Production communities, such as open-source developer networks, differ from consumer communities. Most obviously, the first makes, the second consumes; but there is also superposition of the two (makers can be consumers) and there is equally an overlap of identity narratives and thus motivations, interests, desires. But if tracking–by which I mean gathering the metrics that give statistical shape to the activity of the community–the consumer community is fairly straightforward (or at leat in theory), tracking the open source network tends to be less so, if only because what counts as a valuable contribution is not always easy to discern.
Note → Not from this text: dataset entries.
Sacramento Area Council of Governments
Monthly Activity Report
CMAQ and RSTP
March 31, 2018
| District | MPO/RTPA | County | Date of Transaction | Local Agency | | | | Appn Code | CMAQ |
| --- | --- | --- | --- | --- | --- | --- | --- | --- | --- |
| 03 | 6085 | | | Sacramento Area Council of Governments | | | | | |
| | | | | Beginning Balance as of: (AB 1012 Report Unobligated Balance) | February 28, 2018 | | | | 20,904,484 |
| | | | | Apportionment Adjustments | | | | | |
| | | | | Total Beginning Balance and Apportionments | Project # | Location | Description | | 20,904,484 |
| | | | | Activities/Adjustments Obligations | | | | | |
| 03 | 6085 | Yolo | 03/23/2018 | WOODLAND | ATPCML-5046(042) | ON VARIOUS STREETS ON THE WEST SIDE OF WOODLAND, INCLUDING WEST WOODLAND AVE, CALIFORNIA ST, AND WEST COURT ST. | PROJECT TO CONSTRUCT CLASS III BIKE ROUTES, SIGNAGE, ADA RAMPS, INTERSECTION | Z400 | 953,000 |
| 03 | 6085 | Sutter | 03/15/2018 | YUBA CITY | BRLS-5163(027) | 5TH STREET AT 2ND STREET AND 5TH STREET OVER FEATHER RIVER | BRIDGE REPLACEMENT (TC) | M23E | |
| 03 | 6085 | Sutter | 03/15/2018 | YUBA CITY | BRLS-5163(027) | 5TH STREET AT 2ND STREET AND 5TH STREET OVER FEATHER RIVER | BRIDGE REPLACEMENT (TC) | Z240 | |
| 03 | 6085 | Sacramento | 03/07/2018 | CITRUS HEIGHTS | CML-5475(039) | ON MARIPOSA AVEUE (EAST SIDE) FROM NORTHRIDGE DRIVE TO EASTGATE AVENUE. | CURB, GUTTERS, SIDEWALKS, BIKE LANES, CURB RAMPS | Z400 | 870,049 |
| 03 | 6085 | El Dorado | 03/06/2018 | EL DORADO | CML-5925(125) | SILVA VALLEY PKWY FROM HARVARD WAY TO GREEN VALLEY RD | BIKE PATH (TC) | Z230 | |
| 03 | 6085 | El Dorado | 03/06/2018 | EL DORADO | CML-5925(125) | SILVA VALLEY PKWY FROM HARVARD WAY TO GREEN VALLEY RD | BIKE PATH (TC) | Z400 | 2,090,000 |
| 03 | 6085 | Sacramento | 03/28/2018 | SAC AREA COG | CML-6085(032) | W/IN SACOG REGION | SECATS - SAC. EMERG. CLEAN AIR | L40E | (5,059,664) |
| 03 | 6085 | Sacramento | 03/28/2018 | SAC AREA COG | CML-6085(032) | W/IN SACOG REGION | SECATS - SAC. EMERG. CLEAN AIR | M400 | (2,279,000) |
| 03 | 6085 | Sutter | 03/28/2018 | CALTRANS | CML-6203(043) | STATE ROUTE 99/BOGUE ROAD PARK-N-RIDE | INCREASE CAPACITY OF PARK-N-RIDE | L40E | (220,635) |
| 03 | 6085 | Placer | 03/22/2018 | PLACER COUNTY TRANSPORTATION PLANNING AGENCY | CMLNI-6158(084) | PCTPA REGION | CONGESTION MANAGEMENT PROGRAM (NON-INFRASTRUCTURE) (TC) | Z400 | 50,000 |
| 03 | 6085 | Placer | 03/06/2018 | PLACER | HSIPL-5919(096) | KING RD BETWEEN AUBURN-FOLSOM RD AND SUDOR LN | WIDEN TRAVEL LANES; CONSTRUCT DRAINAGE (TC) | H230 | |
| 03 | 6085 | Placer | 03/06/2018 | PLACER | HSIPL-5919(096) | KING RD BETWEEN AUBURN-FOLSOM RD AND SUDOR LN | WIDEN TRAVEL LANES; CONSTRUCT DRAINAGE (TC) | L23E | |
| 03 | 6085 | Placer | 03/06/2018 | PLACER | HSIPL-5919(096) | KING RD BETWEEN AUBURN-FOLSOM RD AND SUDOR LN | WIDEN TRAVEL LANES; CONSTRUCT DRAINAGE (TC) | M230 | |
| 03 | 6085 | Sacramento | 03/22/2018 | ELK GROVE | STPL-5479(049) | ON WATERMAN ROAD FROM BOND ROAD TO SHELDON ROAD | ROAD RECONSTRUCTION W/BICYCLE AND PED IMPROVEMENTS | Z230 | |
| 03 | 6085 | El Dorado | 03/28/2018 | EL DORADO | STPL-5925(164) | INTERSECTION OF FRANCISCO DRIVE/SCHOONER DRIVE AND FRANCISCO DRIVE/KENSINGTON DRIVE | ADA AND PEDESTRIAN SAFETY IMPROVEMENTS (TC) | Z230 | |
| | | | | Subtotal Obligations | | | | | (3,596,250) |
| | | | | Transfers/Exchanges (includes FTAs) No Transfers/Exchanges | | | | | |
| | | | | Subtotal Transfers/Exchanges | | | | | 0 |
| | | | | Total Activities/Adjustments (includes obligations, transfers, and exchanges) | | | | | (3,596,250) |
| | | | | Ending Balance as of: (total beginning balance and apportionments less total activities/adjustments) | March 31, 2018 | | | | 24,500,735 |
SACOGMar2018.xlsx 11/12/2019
For open source developers (and for community managers) speech, as reflected in email posts, Tweets, issues filed, commented upon, etc., as well as patches submitted, etc., can be too noisy; and relative silence punctuated by the occasional code submission a likely sign that the community is ailing.

But we need this data–the measure of our activity and a sense of the value of that activity as a dynamic–not just so that the community can see and anticipate problems before they become catastrophic but also so that those funding the efforts (you know, marketers) can justify the expense to their bosses.

All of which makes Bitergia’s work invaluable.

It furthers our understanding of the who, what, how of open source, moves it away from the tired myths that romanticise it and give evidence to the world of the surging importance of open source (technology, techniques) to multinational, private enterprises and vice versa.